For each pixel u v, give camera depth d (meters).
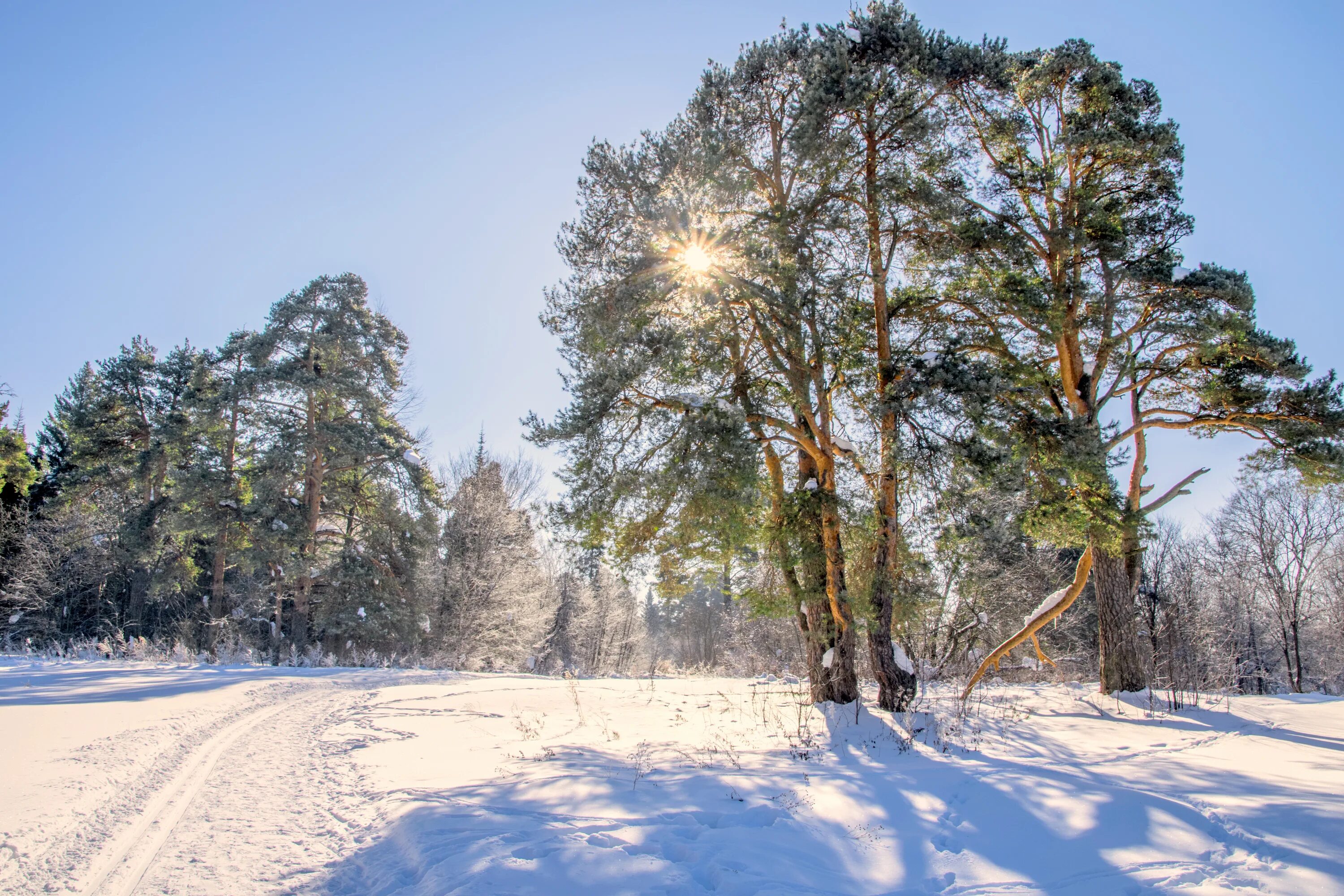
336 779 7.53
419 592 32.44
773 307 12.21
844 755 9.06
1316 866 4.41
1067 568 26.67
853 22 12.70
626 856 4.82
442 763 8.39
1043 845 5.17
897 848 5.25
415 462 31.23
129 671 18.31
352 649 29.53
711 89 13.05
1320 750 8.98
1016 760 8.46
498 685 18.42
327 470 31.09
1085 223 14.80
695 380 12.81
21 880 4.49
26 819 5.54
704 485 10.95
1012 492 12.15
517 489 43.78
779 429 13.30
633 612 53.91
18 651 29.41
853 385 12.97
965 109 13.88
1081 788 6.45
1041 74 15.48
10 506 38.47
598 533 12.37
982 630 22.83
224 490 29.86
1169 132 14.96
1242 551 32.47
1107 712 12.90
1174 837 5.11
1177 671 19.22
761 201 13.40
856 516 12.20
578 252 13.48
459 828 5.52
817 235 12.73
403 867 4.80
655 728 11.54
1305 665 35.69
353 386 30.23
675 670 36.00
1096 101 15.66
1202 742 9.88
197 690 14.30
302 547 29.80
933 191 12.33
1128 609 14.88
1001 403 11.88
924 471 11.57
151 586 33.44
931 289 14.29
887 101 12.12
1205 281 13.87
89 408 36.25
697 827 5.65
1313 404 13.52
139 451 35.88
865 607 11.91
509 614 34.12
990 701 14.28
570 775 7.50
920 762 8.43
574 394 12.22
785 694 15.86
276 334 30.31
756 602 13.00
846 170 12.93
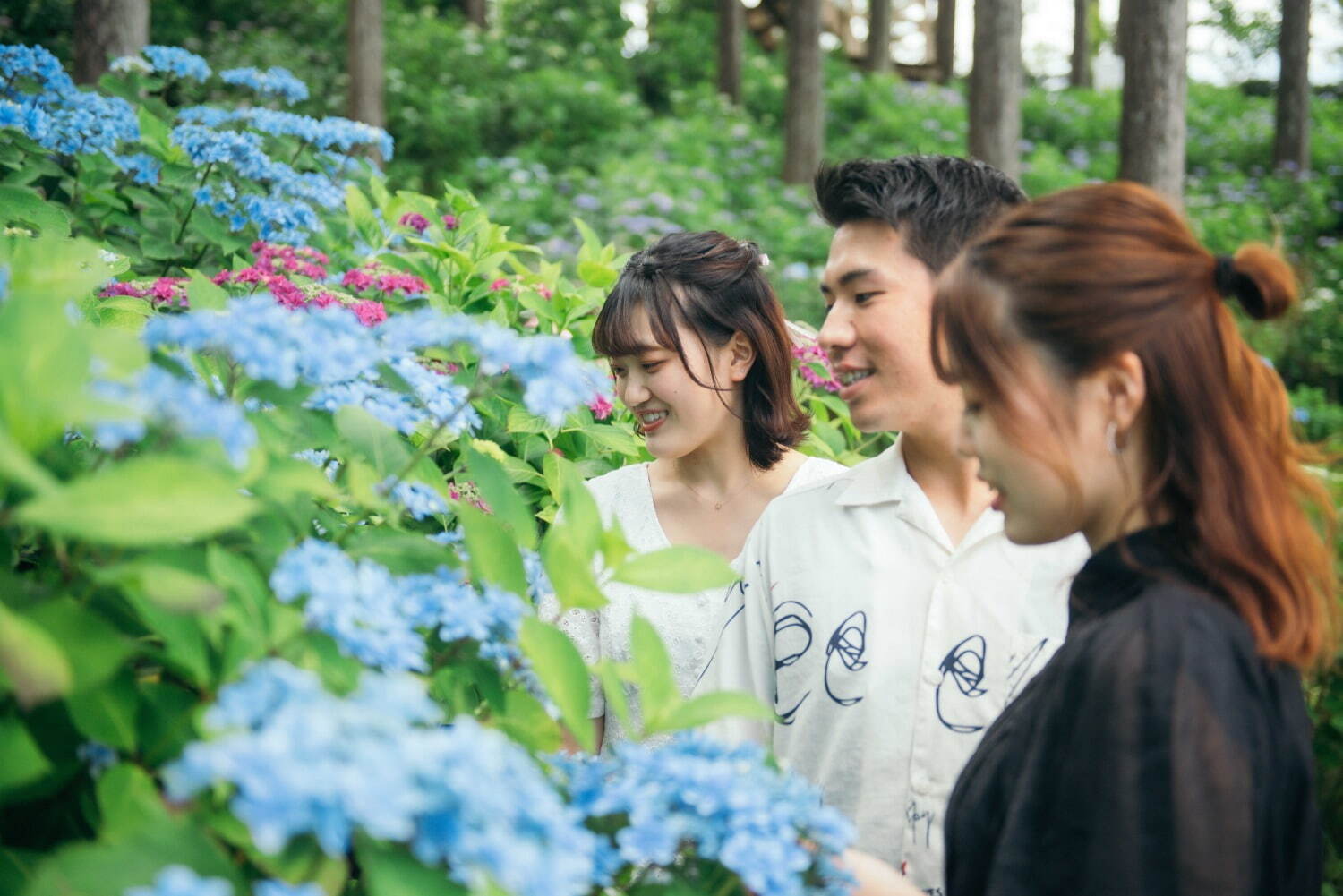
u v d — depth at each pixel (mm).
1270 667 1056
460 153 11703
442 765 759
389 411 1252
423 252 3061
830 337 1709
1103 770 997
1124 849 967
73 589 995
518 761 871
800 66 12273
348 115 10367
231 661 931
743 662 1841
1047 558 1651
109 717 928
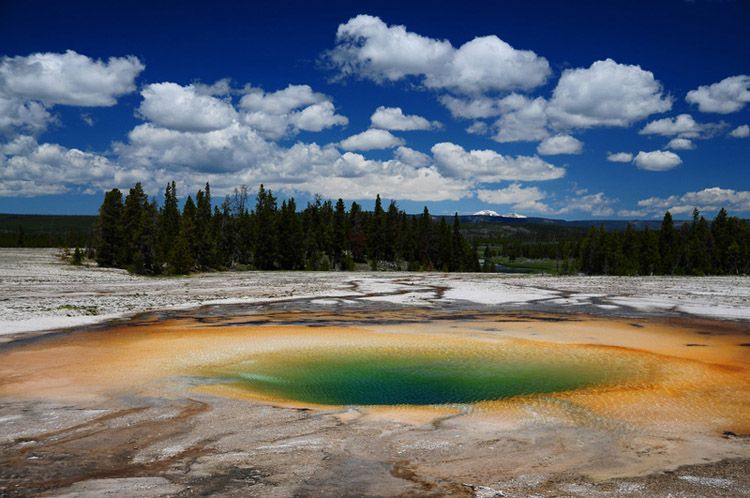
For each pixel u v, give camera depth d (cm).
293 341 2219
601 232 10231
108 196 7694
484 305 3575
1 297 3725
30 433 1062
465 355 1952
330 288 4891
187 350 2022
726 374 1645
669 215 10606
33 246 12775
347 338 2295
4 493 786
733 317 2952
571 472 881
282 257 9125
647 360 1861
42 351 1986
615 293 4262
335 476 857
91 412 1208
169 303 3634
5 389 1430
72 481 832
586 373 1678
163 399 1330
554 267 15088
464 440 1034
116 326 2631
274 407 1266
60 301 3572
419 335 2370
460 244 11044
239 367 1752
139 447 986
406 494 791
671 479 853
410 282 5700
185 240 7369
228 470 880
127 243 7575
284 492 796
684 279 6012
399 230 11344
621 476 866
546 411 1255
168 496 779
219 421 1147
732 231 10144
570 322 2784
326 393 1453
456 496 785
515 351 2027
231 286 5138
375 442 1018
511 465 909
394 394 1445
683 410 1259
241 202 10519
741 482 843
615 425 1141
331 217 11162
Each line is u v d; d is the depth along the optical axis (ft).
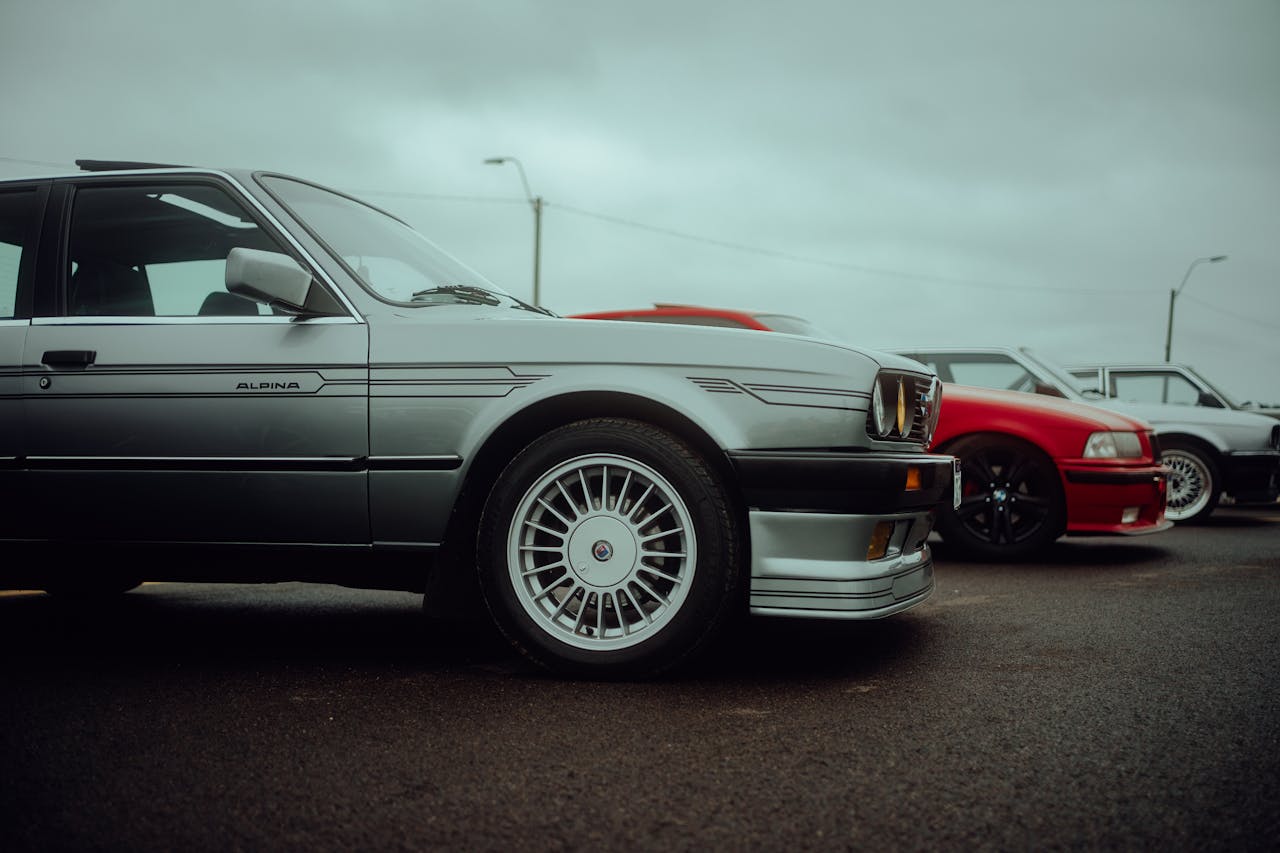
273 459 10.23
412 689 9.72
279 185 11.29
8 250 11.32
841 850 6.04
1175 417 29.86
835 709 8.96
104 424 10.51
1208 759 7.63
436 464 10.02
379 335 10.21
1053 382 24.02
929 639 12.03
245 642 12.09
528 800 6.82
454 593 10.31
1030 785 7.09
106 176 11.35
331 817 6.55
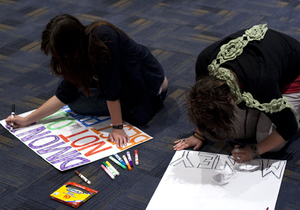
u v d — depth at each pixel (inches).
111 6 136.9
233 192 60.6
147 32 117.9
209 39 111.7
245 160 65.7
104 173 67.6
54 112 79.4
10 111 86.0
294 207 58.6
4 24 127.6
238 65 55.6
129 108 78.3
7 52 110.8
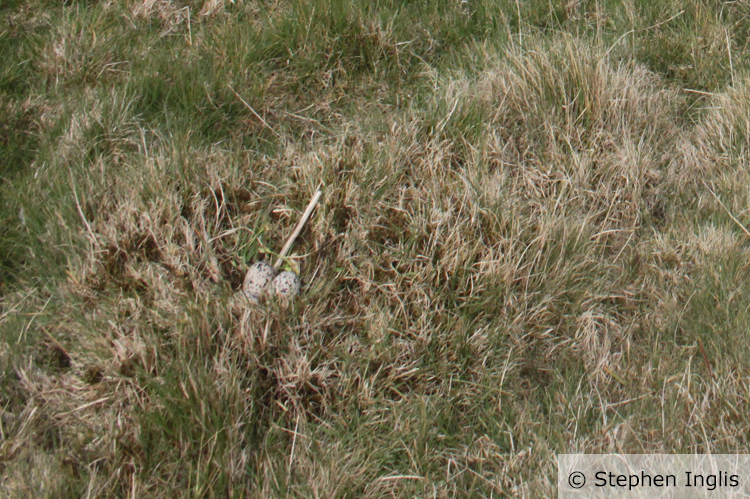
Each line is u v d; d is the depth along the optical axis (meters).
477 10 5.93
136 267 3.89
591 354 3.92
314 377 3.63
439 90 5.18
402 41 5.60
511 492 3.34
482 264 4.03
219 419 3.32
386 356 3.71
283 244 4.20
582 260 4.25
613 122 4.92
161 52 5.20
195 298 3.74
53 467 3.20
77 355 3.57
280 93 5.23
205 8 5.65
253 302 3.73
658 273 4.27
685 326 3.99
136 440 3.29
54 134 4.62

- **Task objective**
The material above should be returned exactly, without pictures.

- **Result**
For each pixel u v, give camera depth d (meters).
336 779 7.53
419 592 32.44
773 307 12.21
844 755 9.06
1316 866 4.41
1067 568 26.67
853 22 12.70
626 856 4.82
442 763 8.39
1043 845 5.17
897 848 5.25
415 462 31.23
129 671 18.31
352 649 29.53
711 89 13.05
1320 750 8.98
1016 760 8.46
498 685 18.42
327 470 31.09
1085 223 14.80
695 380 12.81
21 880 4.49
26 819 5.54
704 485 10.95
1012 492 12.15
517 489 43.78
779 429 13.30
633 612 53.91
18 651 29.41
853 385 12.97
965 109 13.88
1081 788 6.45
1041 74 15.48
10 506 38.47
598 533 12.37
982 630 22.83
224 490 29.86
1169 132 14.96
1242 551 32.47
1107 712 12.90
1174 837 5.11
1177 671 19.22
761 201 13.40
856 516 12.20
578 252 13.48
459 828 5.52
817 235 12.73
403 867 4.80
655 728 11.54
1305 665 35.69
353 386 30.23
675 670 36.00
1096 101 15.66
1202 742 9.88
197 690 14.30
302 547 29.80
933 191 12.33
1128 609 14.88
1001 403 11.88
924 471 11.57
151 586 33.44
931 289 14.29
887 101 12.12
1205 281 13.87
89 408 36.25
697 827 5.65
1313 404 13.52
139 451 35.88
865 607 11.91
509 614 34.12
990 701 14.28
570 775 7.50
920 762 8.43
574 394 12.22
785 694 15.86
276 334 30.31
756 602 13.00
846 170 12.93
u v d — depth at each pixel (mm).
1270 667 1056
460 153 11703
442 765 759
389 411 1252
423 252 3061
830 337 1709
1103 770 997
1124 849 967
73 589 995
518 761 871
800 66 12273
348 115 10367
231 661 931
743 662 1841
1047 558 1651
109 717 928
For each pixel u v, give camera depth d (cm).
293 341 2219
601 232 10231
108 196 7694
484 305 3575
1 297 3725
30 433 1062
465 355 1952
330 288 4891
187 350 2022
726 374 1645
669 215 10606
33 246 12775
347 338 2295
4 493 786
733 317 2952
571 472 881
282 257 9125
647 360 1861
42 351 1986
615 293 4262
335 476 857
91 412 1208
169 303 3634
5 389 1430
72 481 832
586 373 1678
163 399 1330
554 267 15088
464 440 1034
116 326 2631
274 407 1266
60 301 3572
419 335 2370
460 244 11044
239 367 1752
139 447 986
406 494 791
671 479 853
410 282 5700
185 240 7369
228 470 880
127 243 7575
284 492 796
684 279 6012
399 230 11344
621 476 866
546 411 1255
168 496 779
219 421 1147
732 231 10144
570 322 2784
326 393 1453
456 496 785
515 351 2027
231 286 5138
375 442 1018
511 465 909
394 394 1445
683 410 1259
241 202 10519
741 482 843
615 425 1141
331 217 11162
Each line is u v d; d is the depth along the optical axis (ft).
273 459 10.23
412 689 9.72
279 185 11.29
8 250 11.32
841 850 6.04
1175 417 29.86
835 709 8.96
104 424 10.51
1208 759 7.63
436 464 10.02
379 335 10.21
1053 382 24.02
929 639 12.03
245 642 12.09
528 800 6.82
454 593 10.31
1030 785 7.09
106 176 11.35
331 817 6.55
u v d — depth at each pixel (inches).
111 6 136.9
233 192 60.6
147 32 117.9
209 39 111.7
245 160 65.7
104 173 67.6
54 112 79.4
10 111 86.0
294 207 58.6
4 24 127.6
238 65 55.6
129 108 78.3
7 52 110.8
Each line is u v d; d is the depth along the optical axis (meters).
477 10 5.93
136 267 3.89
591 354 3.92
314 377 3.63
439 90 5.18
402 41 5.60
511 492 3.34
482 264 4.03
219 419 3.32
386 356 3.71
283 244 4.20
582 260 4.25
613 122 4.92
161 52 5.20
195 298 3.74
53 467 3.20
77 355 3.57
280 93 5.23
205 8 5.65
253 302 3.73
658 273 4.27
685 326 3.99
136 440 3.29
54 134 4.62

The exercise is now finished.